In this particular case the first and the most obvious reason is how you load the data.

However, as far as I can tell tell, these options shouldn't affect the runtime in this particular case. Moreover the path before code reaches JVM backend in both cases, doesn't seem to differ enough to explain the difference.

This suggests that problem lies somewhere in the configuration. In general there are at least two options which can significantly affect data distribution, and therefore the execution time:

  • spark.default.parallelism - used with RDD API to determine the number of partitions in different cases, including default post-shuffle distribution. For possible implications see for example Spark iteration time increasing exponentially when using join

    It doesn't look like it affects your code here.

  • spark.sql.shuffle.partitions - used with Dataset API to determine the number of partitions after a shuffle (groupBy, join, etc.).

    While PageRank code uses old GraphX API, and this parameter is not directly applicable there, before data is passed to the older API, involves indexing edges and vertices with Dataset API.

    If you check the source you'll see that both indexedEdges and indexVertices use joins, and therefore depend on spark.sql.shuffle.partitions.

    Furthermore the number of partitions set by aforementioned methods will be inherited by the GraphX Graph object, significantly affecting execution time.
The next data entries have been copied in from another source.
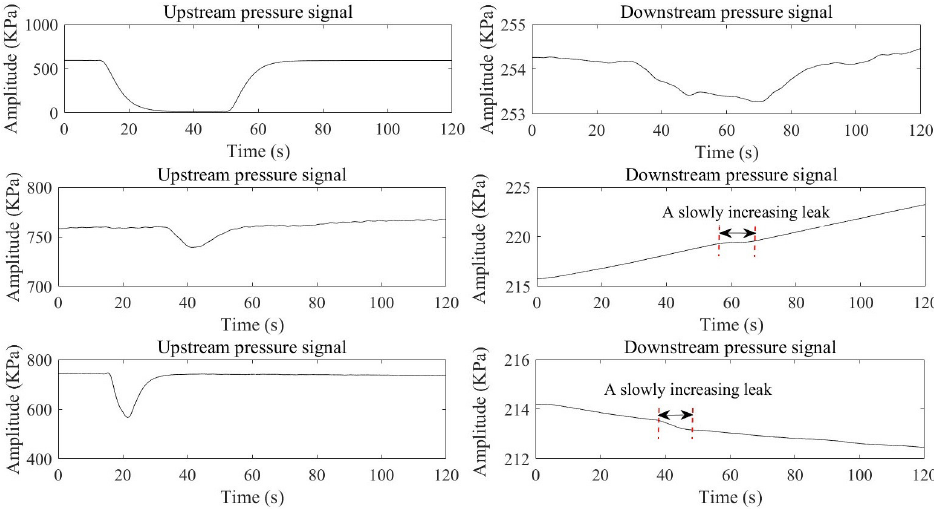
Figure 1. Typical slowly increasing leak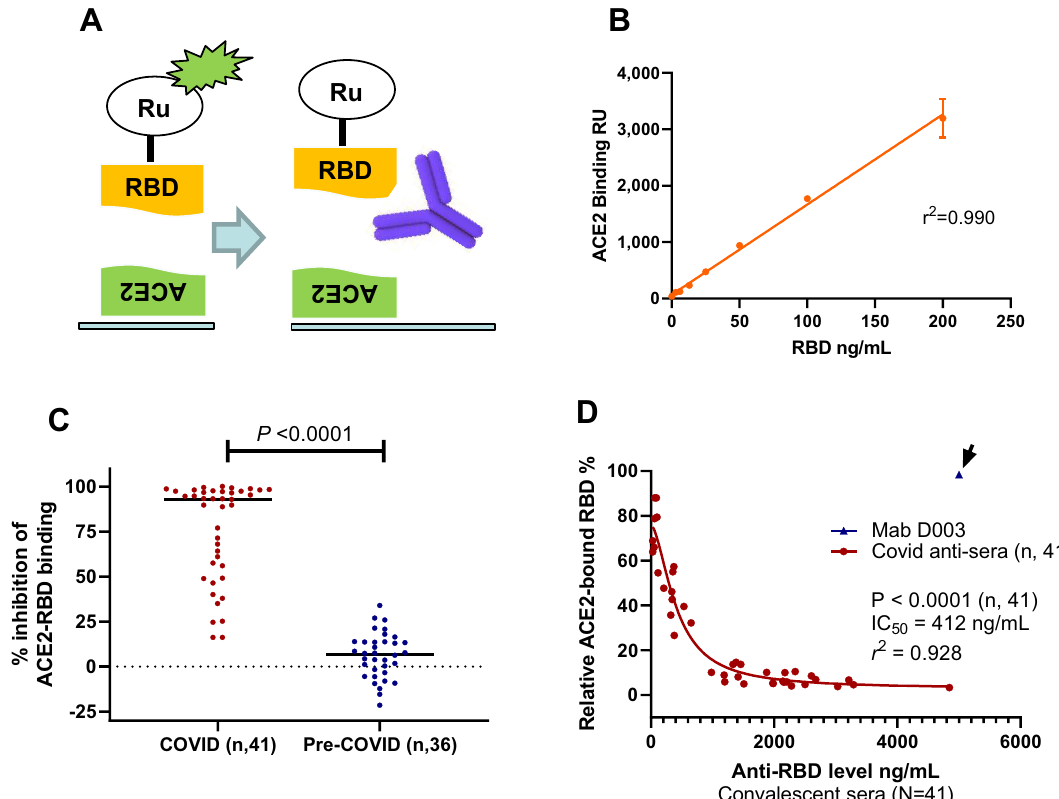
Figure 2. Neutralization assay, sensitivity, specificity, stability, and association with RBD antibody levels in COVID-19 convalescent sera. ( A ) Diagram of RBD and ACE2 biding assay and serum neutralization assay, where the neutralizing antibody prevents RBD from binding to ACE2. ( B ) Linearity of the RBD-ACE2 binding assay where increased RBD results in linear increase of binding signal ( r 2 = 0.990). ( C ) Neutralization data showing the convalescent sera have much higher neutralizing ability ( P < 0.0001). ( D ) Serum neutralization assay results using COVID-19 convalescent sera showing strong correlation between anti-RBD levels and neutralizing activity ( P < 0.0001, N = 41). The inhibitory concentration (IC 50 ) shown was determined using nonlinear regression inhibitory model using RBD antibody levels in the sera, without accounting for a sixfold sample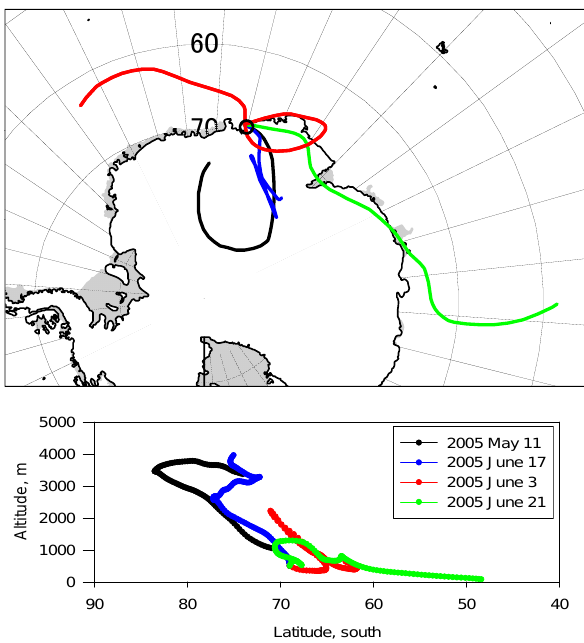
Fig. 10. 5-day backward trajectories in the lower and higher number fraction of non-volatile particles during the winter at Syowa Station. Circles mark the location of Syowa Station.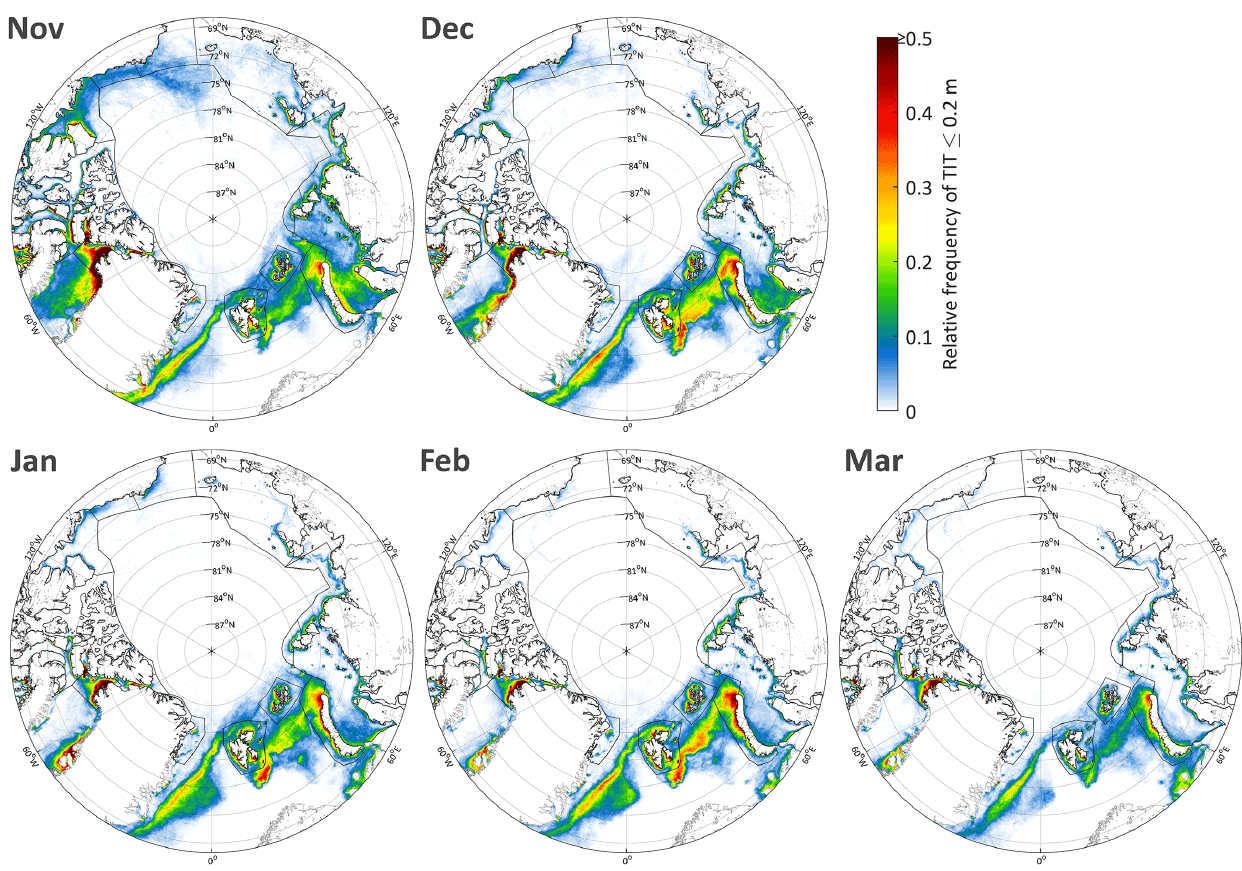
Figure 4. Average winter (November to March) frequencies of TIT ≤ 0.2m in the Arctic between winters 2002/2003 and 2014/2015. For each month, frequencies are calculated per pixel as the fraction of days with a TIT ≤ 0.2m relative to the 13-year investigation period. Note that only thin-ice areas within the margins of a given polynya mask (dashed black lines; see Fig. 1) are used for further analysis, while all other areas are discarded. Hence, areas with high TIT frequencies in the MIZ around the Fram Strait and northern Barents Sea are excluded from further analysis due to potential ambiguities originating from ocean heat fluxes and a high interannual variability of the MIZ in terms of location and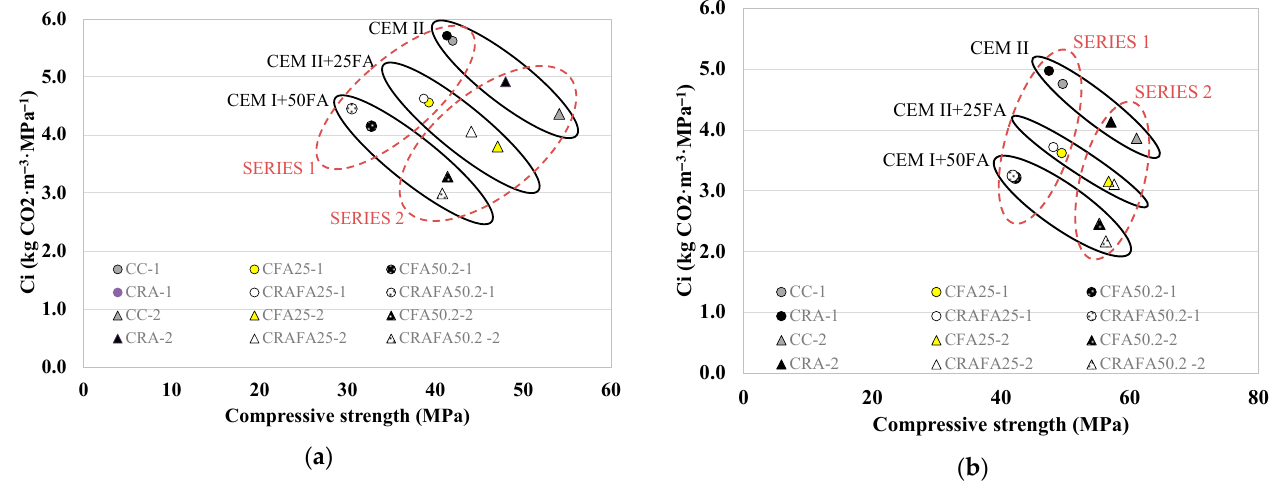
Figure 11. Ci (CO 2 intensity) versus compressive strength for the concretes at ( a ) 28 days and ( b ) 90 days.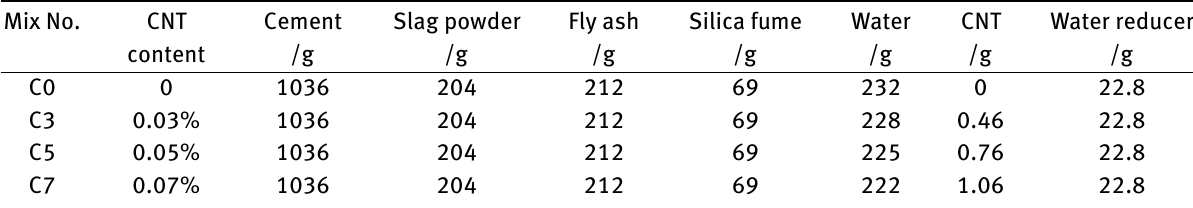
Table 4: Mixture proportion of MWCNTs reinforced UHPC Mix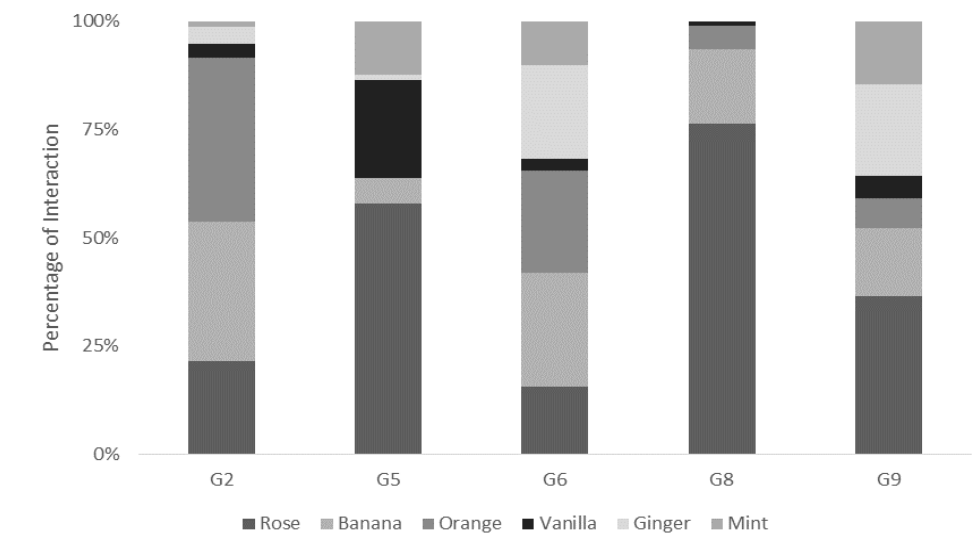
Figure 3 . Differences in duration and number of bouts spent with each of the different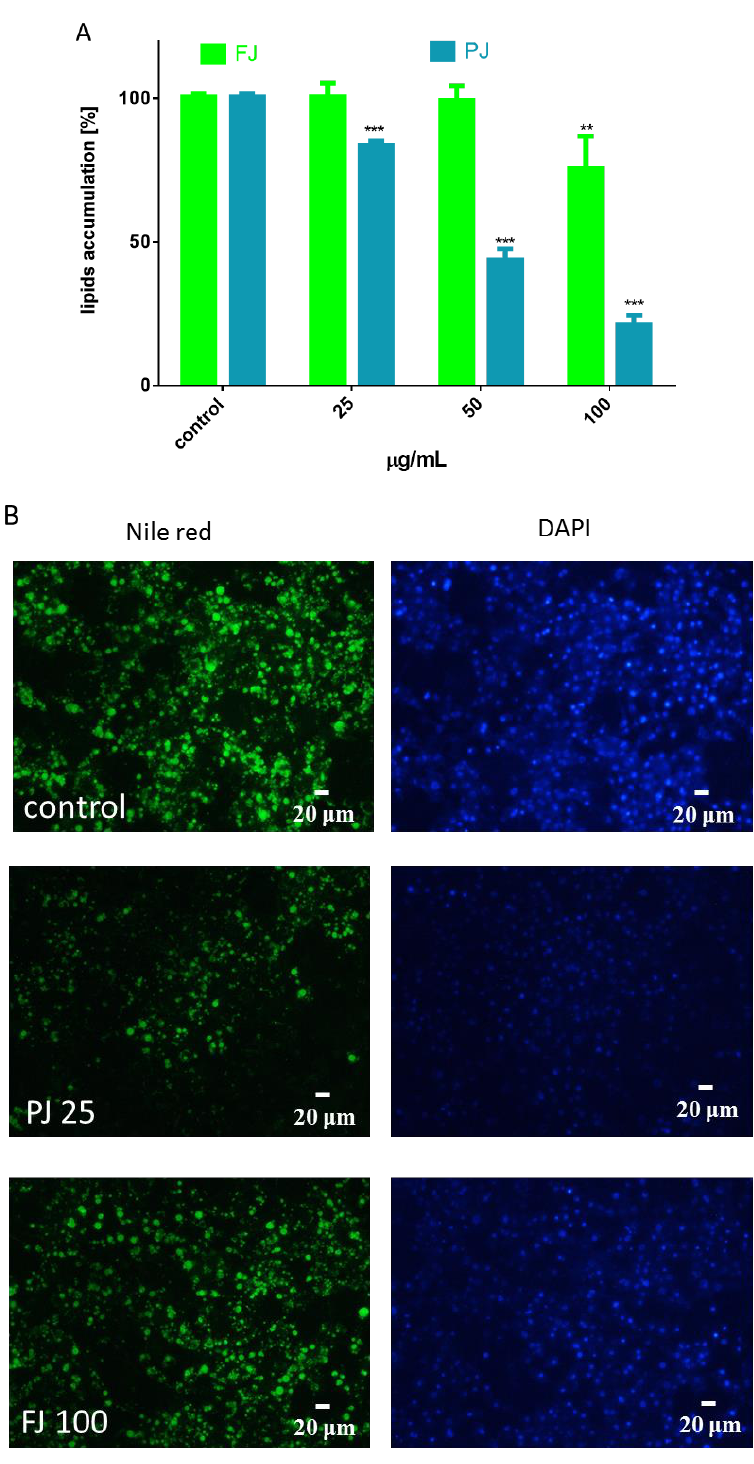
Figure 4. Influence of V. opulus FJ and PJ preparations on the accumulation of lipid droplets in 3T3-L1 cells stained with Nile red observed on the 7 th day of differentiation ( A ). The control cells were not exposed to any compound; the values are means ± standard deviations from at least three independent experiments, n ≥ 12; the statistical significance was calculated versus the control cells ** p ≤ 0.01, *** p ≤ 0.001. Cell lipid droplets with Nile red were visualized under a fluorescent microscope (200 × magnification) ( B ). DAPI staining allowed for the visualization of cell nuclei with 25 µ g / mL of PJ and 100 µ g / mL of FJ.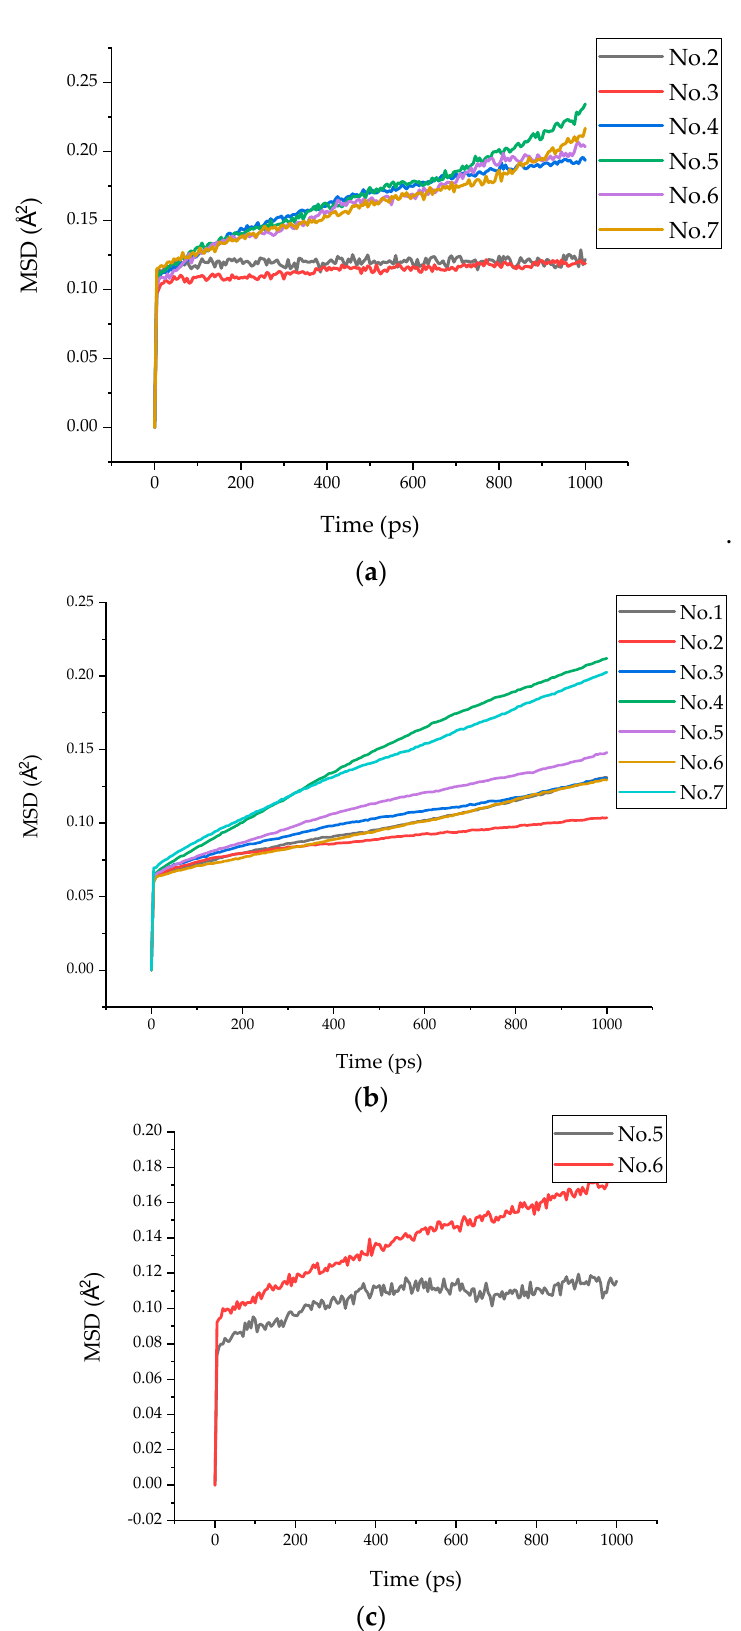
Figure 11. MSD of O, Si, and N atoms. ( a ) MSD of O atoms. ( b ) MSD of Si atoms. ( c ) MSD of N atoms.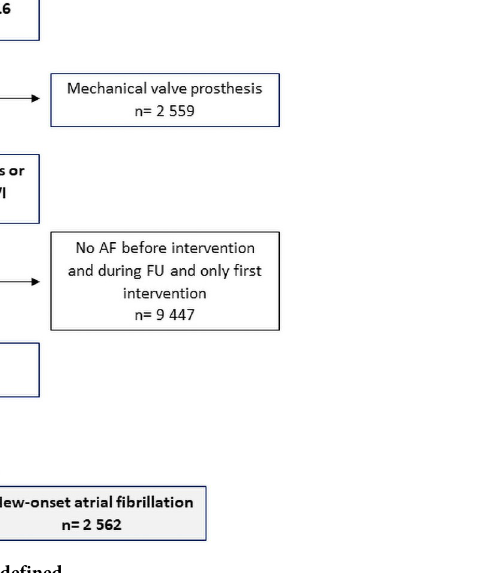
Fig 1. Flowchart of how the study cohort was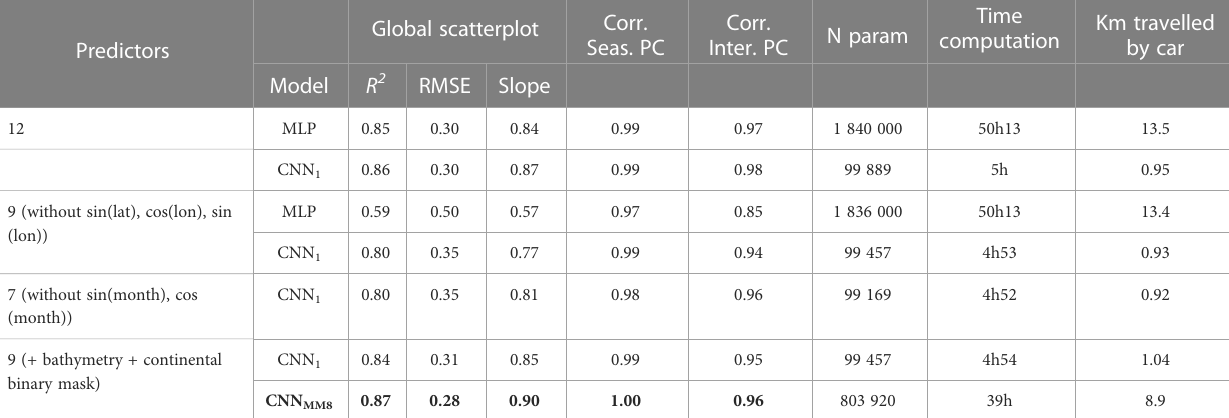
Corr. Global scatterplot Corr. Seas. PC Inter.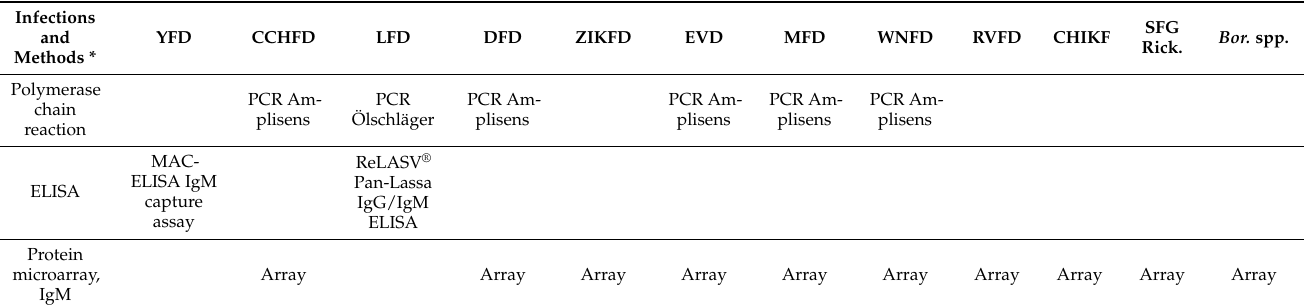
Table 1. Methods used to diagnose infectious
    If you set spark.sql.shuffle.partitions to a minimum value:

    spark: SparkSession
    spark.conf.set("spark.sql.shuffle.partitions", 1)
    

    the execution time on such small data should be negligible.

Conclusion:

You environments are likely to use different values of spark.sql.shuffle.partitions.

General Directions:

If you see behavior like this, and want to roughly narrow down the problem you should take a look at the Spark UI, and see where things diverge. In this case you're likely to see significantly different numbers of tasks.